Written task ::
Which lines of the listing below contain the string "Sundbyholms"? Find every one and copy it out whole, matching capital and lowercase letters exactly.

Start of Block

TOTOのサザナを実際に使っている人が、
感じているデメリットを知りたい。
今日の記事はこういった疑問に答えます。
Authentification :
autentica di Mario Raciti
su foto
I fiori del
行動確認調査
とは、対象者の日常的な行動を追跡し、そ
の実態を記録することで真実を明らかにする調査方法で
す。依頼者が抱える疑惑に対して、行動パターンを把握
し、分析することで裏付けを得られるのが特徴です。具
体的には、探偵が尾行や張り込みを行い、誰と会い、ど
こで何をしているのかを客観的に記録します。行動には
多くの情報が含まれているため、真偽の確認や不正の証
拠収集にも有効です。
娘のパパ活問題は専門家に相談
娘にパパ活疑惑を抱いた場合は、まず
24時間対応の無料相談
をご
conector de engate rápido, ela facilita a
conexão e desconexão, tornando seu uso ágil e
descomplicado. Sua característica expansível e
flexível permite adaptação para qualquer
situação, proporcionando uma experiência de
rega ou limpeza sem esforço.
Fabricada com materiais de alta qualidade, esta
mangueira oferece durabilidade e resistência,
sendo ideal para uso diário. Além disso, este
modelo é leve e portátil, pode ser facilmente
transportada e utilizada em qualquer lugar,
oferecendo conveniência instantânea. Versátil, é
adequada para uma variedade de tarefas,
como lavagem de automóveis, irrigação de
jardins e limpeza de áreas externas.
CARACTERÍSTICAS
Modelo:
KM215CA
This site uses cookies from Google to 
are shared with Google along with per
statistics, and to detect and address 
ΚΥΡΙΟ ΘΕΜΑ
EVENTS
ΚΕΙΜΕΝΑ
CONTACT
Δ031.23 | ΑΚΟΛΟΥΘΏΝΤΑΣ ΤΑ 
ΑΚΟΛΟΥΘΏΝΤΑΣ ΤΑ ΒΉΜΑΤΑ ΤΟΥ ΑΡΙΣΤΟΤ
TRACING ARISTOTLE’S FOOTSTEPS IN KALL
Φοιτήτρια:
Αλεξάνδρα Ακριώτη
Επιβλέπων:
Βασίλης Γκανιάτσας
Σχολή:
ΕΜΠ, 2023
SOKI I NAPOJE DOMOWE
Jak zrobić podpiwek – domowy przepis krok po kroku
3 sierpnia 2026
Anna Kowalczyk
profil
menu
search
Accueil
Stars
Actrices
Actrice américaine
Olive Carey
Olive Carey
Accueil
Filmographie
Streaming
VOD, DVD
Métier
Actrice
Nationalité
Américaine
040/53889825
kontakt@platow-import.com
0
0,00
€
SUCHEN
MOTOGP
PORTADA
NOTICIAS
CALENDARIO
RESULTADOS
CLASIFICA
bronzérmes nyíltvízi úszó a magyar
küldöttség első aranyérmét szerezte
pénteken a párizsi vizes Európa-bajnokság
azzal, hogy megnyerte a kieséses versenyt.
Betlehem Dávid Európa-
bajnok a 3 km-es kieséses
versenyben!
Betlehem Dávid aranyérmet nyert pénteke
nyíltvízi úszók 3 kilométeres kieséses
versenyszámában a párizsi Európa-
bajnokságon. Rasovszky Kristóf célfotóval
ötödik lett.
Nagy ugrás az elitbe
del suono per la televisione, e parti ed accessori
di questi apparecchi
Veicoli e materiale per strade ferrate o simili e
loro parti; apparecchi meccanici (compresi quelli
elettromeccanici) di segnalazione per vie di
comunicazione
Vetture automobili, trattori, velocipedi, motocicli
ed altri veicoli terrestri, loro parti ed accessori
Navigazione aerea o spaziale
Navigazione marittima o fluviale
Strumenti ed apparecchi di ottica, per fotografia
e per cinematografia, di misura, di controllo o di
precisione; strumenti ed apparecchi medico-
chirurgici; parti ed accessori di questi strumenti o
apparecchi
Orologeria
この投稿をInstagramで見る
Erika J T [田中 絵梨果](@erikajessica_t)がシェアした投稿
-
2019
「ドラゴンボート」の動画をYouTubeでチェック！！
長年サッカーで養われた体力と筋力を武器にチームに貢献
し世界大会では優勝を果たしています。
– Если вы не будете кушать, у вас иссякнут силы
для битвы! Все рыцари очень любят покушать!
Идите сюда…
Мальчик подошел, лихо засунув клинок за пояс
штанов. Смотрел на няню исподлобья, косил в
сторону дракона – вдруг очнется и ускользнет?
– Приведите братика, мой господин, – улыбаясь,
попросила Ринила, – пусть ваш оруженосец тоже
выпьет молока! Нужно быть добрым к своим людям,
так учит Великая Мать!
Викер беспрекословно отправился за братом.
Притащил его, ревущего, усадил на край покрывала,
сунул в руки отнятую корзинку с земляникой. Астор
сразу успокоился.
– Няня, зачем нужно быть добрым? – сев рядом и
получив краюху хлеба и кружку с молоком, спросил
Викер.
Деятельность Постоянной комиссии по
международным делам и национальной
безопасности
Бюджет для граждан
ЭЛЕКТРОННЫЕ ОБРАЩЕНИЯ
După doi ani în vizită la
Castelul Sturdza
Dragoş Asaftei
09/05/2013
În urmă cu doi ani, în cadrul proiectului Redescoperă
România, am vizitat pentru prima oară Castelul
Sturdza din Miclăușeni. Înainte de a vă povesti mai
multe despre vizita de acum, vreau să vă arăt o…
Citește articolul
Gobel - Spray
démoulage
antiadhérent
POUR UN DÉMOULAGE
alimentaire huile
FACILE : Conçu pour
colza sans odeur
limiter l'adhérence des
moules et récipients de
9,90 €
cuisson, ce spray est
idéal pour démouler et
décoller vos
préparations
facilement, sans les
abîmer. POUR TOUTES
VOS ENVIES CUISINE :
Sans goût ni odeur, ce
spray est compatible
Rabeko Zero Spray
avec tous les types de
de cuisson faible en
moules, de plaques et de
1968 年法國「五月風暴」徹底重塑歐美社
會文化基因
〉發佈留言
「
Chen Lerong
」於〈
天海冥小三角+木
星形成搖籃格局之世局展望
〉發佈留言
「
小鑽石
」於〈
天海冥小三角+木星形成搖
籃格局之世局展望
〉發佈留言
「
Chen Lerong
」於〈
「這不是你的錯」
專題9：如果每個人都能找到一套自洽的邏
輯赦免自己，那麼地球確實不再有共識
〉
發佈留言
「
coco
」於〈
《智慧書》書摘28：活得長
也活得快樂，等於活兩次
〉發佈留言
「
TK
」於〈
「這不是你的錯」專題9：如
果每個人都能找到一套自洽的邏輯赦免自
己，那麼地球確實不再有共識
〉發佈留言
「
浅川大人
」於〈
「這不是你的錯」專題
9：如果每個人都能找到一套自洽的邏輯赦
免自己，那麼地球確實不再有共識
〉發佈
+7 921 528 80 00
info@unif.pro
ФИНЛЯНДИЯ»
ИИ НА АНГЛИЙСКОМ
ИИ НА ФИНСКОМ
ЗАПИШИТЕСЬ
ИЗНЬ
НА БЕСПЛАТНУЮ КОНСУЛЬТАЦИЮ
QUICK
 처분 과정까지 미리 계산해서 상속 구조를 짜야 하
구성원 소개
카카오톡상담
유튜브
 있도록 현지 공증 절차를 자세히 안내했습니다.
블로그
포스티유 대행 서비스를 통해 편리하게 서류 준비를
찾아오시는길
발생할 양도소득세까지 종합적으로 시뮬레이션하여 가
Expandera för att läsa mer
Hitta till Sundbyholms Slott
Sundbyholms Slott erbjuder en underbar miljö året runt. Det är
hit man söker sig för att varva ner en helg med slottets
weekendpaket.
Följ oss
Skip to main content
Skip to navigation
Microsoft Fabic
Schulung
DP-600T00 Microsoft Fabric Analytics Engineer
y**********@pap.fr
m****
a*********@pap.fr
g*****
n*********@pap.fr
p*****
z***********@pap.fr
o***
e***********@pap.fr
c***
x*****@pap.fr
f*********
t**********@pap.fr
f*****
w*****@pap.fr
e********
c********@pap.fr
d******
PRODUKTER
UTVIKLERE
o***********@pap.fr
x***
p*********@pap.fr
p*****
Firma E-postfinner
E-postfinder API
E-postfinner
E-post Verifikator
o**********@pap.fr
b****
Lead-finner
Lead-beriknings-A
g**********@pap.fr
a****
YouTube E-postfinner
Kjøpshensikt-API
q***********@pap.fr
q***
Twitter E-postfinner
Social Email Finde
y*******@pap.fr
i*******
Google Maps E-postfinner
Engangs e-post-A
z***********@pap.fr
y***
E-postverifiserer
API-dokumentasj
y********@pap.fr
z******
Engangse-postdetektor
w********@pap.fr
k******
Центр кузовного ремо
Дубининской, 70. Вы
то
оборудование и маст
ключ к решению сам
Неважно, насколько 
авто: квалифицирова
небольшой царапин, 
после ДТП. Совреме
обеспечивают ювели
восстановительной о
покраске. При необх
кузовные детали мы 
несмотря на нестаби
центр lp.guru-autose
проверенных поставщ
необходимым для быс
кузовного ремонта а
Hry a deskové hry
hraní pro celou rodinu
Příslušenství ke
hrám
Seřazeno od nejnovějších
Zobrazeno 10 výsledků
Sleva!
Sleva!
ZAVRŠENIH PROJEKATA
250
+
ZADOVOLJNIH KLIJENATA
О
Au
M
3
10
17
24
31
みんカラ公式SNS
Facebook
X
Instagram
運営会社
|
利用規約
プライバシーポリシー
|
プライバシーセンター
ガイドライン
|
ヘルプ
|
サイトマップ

End of Block

Answer section ::
Hitta till Sundbyholms Slott
Sundbyholms Slott erbjuder en underbar miljö året runt. Det är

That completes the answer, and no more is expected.